I have it easy at Arcen at the moment compared to what someone famous has to deal with, but it's already at the point where I could spend all day, every day, just responding to posts on the forums and still never catch up. My hope is that, perhaps, anyone who is starting to turn resentful can be referred to this post for an explanation. I still respond to about 50+ messages per day, but that no longer covers anywhere near responding to everyone. With luck, as Arcen grows I won't piss too many people off, and I'll keep my sanity, too. With luck.
Lastly: I Am Not Famous
This heading is a pretty obvious statement. I don't think I'm famous. Most people that I meet don't think I'm famous. In fact, I'm a bit embarrassed to tell strangers that I'm a game developer because they've never heard of my work.

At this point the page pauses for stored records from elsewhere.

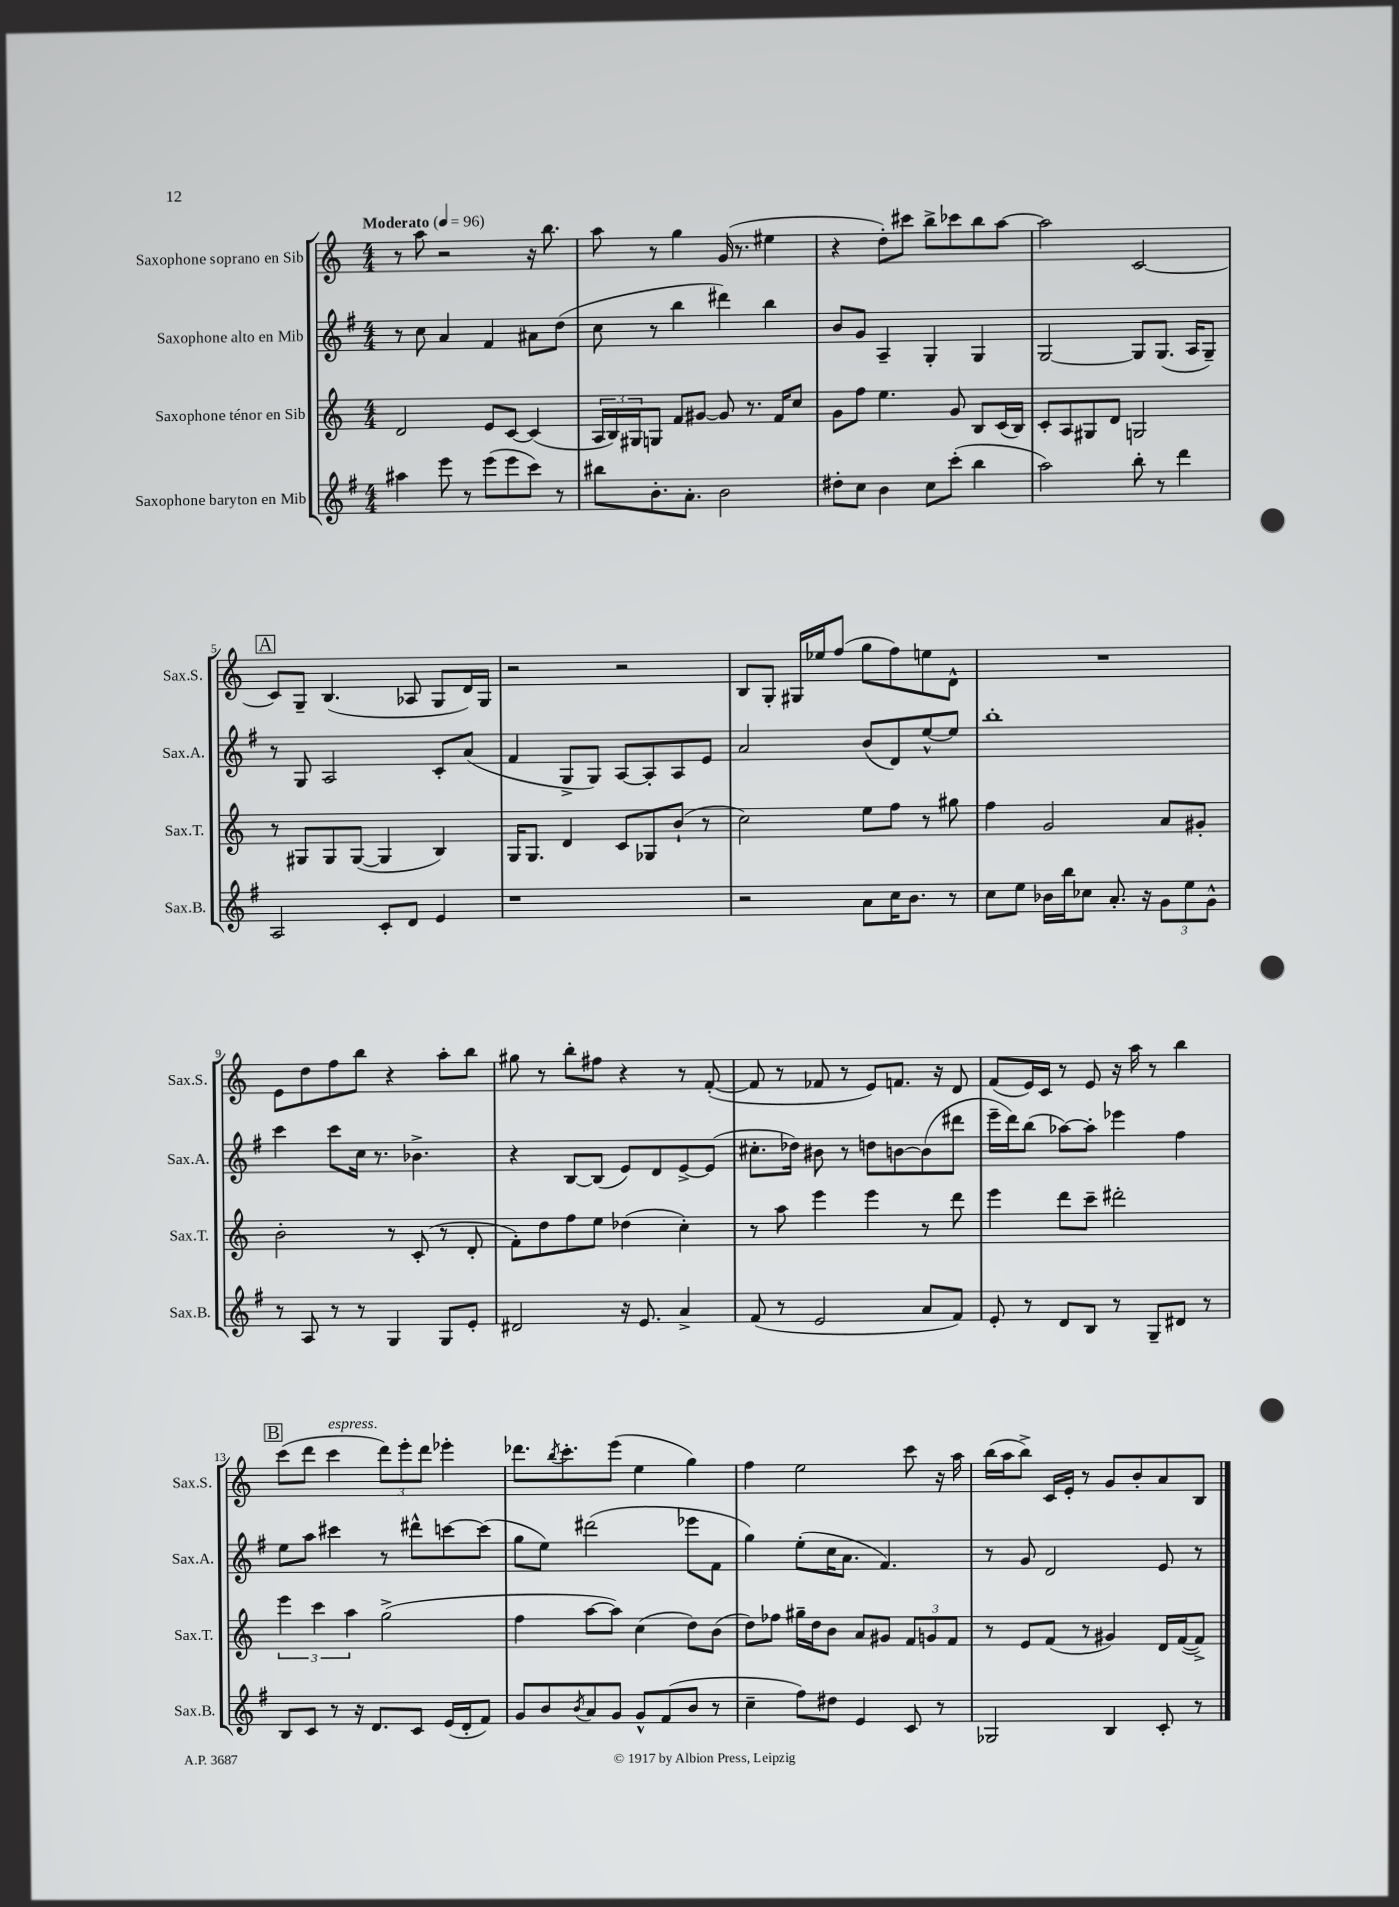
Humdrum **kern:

**kern	**kern	**kern	**kern
*part4	*part3	*part2	*part1
*staff4	*staff3	*staff2	*staff1
*I"Saxophone baryton en Mib	*I"Saxophone ténor en Sib	*I"Saxophone alto en Mib	*I"Saxophone soprano en Sib
*I'Sax.B.	*I'Sax.T.	*I'Sax.A.	*I'Sax.S.
*clefG2	*clefG2	*clefG2	*clefG2
*k[f#]	*k[]	*k[f#]	*k[]
*M4/4	*M4/4	*M4/4	*M4/4
*MM96	*MM96	*MM96	*MM96
=1	=1	=1	=1
!	!	!	!LO:TX:a:B:t=Moderato
4aa#X\	2d/	8r	8r
.	.	8cc\	8aa\
8eee\	.	4a/	2r
8r	.	.	.
(8eee\L	8e/L	4f#/	.
8eee\	[8c/J	.	.
8ccc\J)	(4c/]	8a#X\L	16r
.	.	.	8.bb\
8r	.	(8dd\J	.
=2	=2	=2	=2
8bb#X\L	24A/LL	8cc\	8aa\
.	24B/)	.	.
.	24G#X/J	.	.
8.b'\	8Gn/J	8r	8r
.	8f/L	4bb\	4gg\
8.a'\J	.	.	.
.	[8g#X/J	.	.
2b\	8g#/]	4ddd#X\)	(16g/
.	.	.	8.r
.	8.r	.	.
.	.	4bb\	4ee#X\
.	16f/KL	.	.
.	8cc/J	.	.
=3	=3	=3	=3
8dd#X'\L	8g\L	8b/L	4r
8cc\J	8ff\J	8g/J	.
4b\	4.ee\	4A~/	8dd'\L)
.	.	.	8ccc#X\J
8cc\L	.	4G'/	8bb^\L
(8ccc'\J	8g/	.	8ccc-X\
4bb\	8B/L	4G/	8bb\
.	(16c/L	.	[8aa\J
.	16B/JJ)	.	.
=4	=4	=4	=4
2aa\)	8c'/L	[2G/	2aa\]
.	8A/	.	.
.	8G#X/	.	.
.	8d/J	.	.
8bb'\	2Gn/	8G/L]	[2c/
8r	.	(8.G/J	.
4ddd\	.	.	.
.	.	16A/KL	.
.	.	8G~/J)	.
!!LO:LB:g=z
!!LO:REH:place=s1:t=A
=5	=5	=5	=5
2A/	8r	8r	8c/L]
.	8G#X/L	8G/	8G~/J
.	8G#/	2A/	(4.B/
.	([8G#/J	.	.
8c'/L	4G#/]	.	.
8d/J	.	.	8A-X/
4e/	4B/)	8c'/L	8G/L
.	.	(8a/J	16d/L)
.	.	.	16G/JJ
=6	=6	=6	=6
1r	16G/KL	4f#/	2r
.	8.G/J	.	.
.	4d/	8G^/L	.
.	.	8G/J)	.
.	8c/L	[8A/L	2r
.	8G-X/	8A'/]	.
.	(8b`/J	8A/	.
.	8r	8e/J	.
=7	=7	=7	=7
2r	2cc\)	2a/	8B/L
.	.	.	8G'/J
.	.	.	16G#X/LL
.	.	.	16ee-X/J
.	.	.	(8ff/J
8a\L	8ee\L	(8b/L	8gg\L
16cc\K	8ff\J	8d/)	8ff\)
8.b\J	.	.	.
.	8r	[8ee^^/	8een\
8r	8gg#X\	8ee/J]	8d^^\J
=8	=8	=8	=8
8cc\L	4ff\	1bb'	1r
8ee\J	.	.	.
16b-X\LL	2g/	.	.
16bb\J	.	.	.
8cc-X\J	.	.	.
8.a'/	.	.	.
16r	.	.	.
12g\L	8a/L	.	.
12ee\	.	.	.
.	8g#X'/J	.	.
12g^^\J	.	.	.
!!LO:LB:g=z
=9	=9	=9	=9
8r	2b'\	4ccc\	8e\L
8A/	.	.	8dd\
8r	.	8ccc\L	8ff\
8r	.	16cc\Jk	8bb\J
.	.	8.r	.
4G/	8r	.	4r
.	(8c'/	4.b-X^\	.
8G/L	8r	.	8aa'\L
8e'/J	8d'/	.	8bb\J
=10	=10	=10	=10
2d#X/	8f'\L)	4r	8gg#X\
.	8dd\	.	8r
.	8ff\	[8B/L	8bb'\L
.	8ee\J	(8B/J]	8ff#X\J
16r	(4dd-X\	8e/L)	4r
8.e/	.	.	.
.	.	8d/	.
4a^/	4cc'\)	[8e^/	8r
.	.	(8e/J]	([8f'/
=11	=11	=11	=11
(8f#/	8r	8.cc#X'\L	8f/]
8r	8aa\	.	8r
.	.	16dd-X\Jk)	.
2e/	4eee\	8b#X\	8f-X/
.	.	8r	8r
.	4eee\	8ddn\L	8e/L)
.	.	[8bn\	8.fn/J
8a/L	8r	(8b\]	.
.	.	.	16r
8f#/J)	8ddd\	8ddd#X\J	8d/
=12	=12	=12	=12
8e'/	4eee\	16eee~\LL	(8f/L
.	.	16ddd\J)	.
8r	.	(8bb\J	16e/L)
.	.	.	16c/JJ
8d/L	8ddd\L	[8aa-X\L)	8r
8B/J	8ccc~\J	8aa-'\J]	8e/
8r	2ddd#X'\	4eee-X\	16r
.	.	.	16aa\
8G~/L	.	.	8r
8d#X/J	.	4ff#\	4bb\
8r	.	.	.
!!LO:LB:g=z
!!LO:REH:place=s1:t=B
=13	=13	=13	=13
8B/L	6eee\	8ee\L	(8ccc\L
8c/J	.	8aa\J	8ddd\J
.	6ccc\	.	.
!	!	!	!LO:TX:a:i:t=espress.
8r	.	4ccc#X\	4ccc\
.	6aa\	.	.
16r	.	.	.
8.d/L	.	.	.
.	(2gg^\	8r	12ddd\L)
.	.	.	12eee'\
8c/J	.	8ddd#X^^\L	.
.	.	.	12ddd\J
(16e/LL	.	[8cccn\	4eee-X'\
16d'/J	.	.	.
8f#/J)	.	(8ccc\J]	.
=14	=14	=14	=14
8g/L	4ff\	8gg\L	8.ddd-X\L
8b/	.	8ee\J)	.
.	.	.	8qbb/
.	.	.	8.ccc'\
8qb/	.	.	.
8a/	[8aa\L	(2ddd#X\	.
8g/J	8aa\J])	.	(8eee\J
8g^^/L	(4cc\	.	4ee\
(8f#/	.	.	.
8b/J	8dd\L)	8eee-X\L	4gg\)
8r	(8b\J	8f#\J	.
=15	=15	=15	=15
4cc~\	8dd\L)	4gg\)	4ff\
.	8ff-X\J	.	.
8ff#\L)	16gg#X~\LL	(8ee'\L	2ee\
.	16dd\J	.	.
8dd#X\J	8b\J	16cc\K	.
.	.	8.a\J	.
4e/	8a/L	.	.
.	8g#X/J	4.f#/)	.
8c/	12f/L	.	8ccc\
.	12gn/	.	.
8r	.	.	16r
.	12f/J	.	.
.	.	.	16aa\
=16	=16	=16	=16
2G-X/	8r	8r	(16bb\LL
.	.	.	16aa\J
.	8e/L	8g/	8bb^\J)
.	(8f/J	2d/	16c/LL
.	.	.	16e'/JJ
.	8r	.	8r
4B/	4g#X/)	.	8g/L
.	.	.	8b'/
8c'/	16d/LL	8e/	8a/
.	([16f/J	.	.
8r	8f^/J])	8r	8B/J
==	==	==	==
*-	*-	*-	*-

And yet there are still people out there who, when sending me fan mail, clearly think I'm famous. It's all over the way they write, the exact same patterns of how I wrote to Vic Lee. It took me a while to realize what was going on, honestly, and so I have always simply responded like I would to anyone who gives me a compliment: saying thanks, making whatever comments are appropriate, and so on.
Fortunately, that response seems pretty appropriate, so I'm sticking with it. Better than getting a swelled head. Generously, maybe fifty thousand people think I'm some sort of super mild case of famous. Maybe half a million people have even heard of my games, and most of them still have no idea who I personally am. Most people who meet me from the forums or this blog seem to accept that I'm a regular guy, for which I am grateful.
This whole phenomenon is interesting to me, though. As a kid I thought that there was a very clear line differentiating the mythical famous people from the rest of us. I don't know when everything got so murky. But evidence suggests that's how it's always been.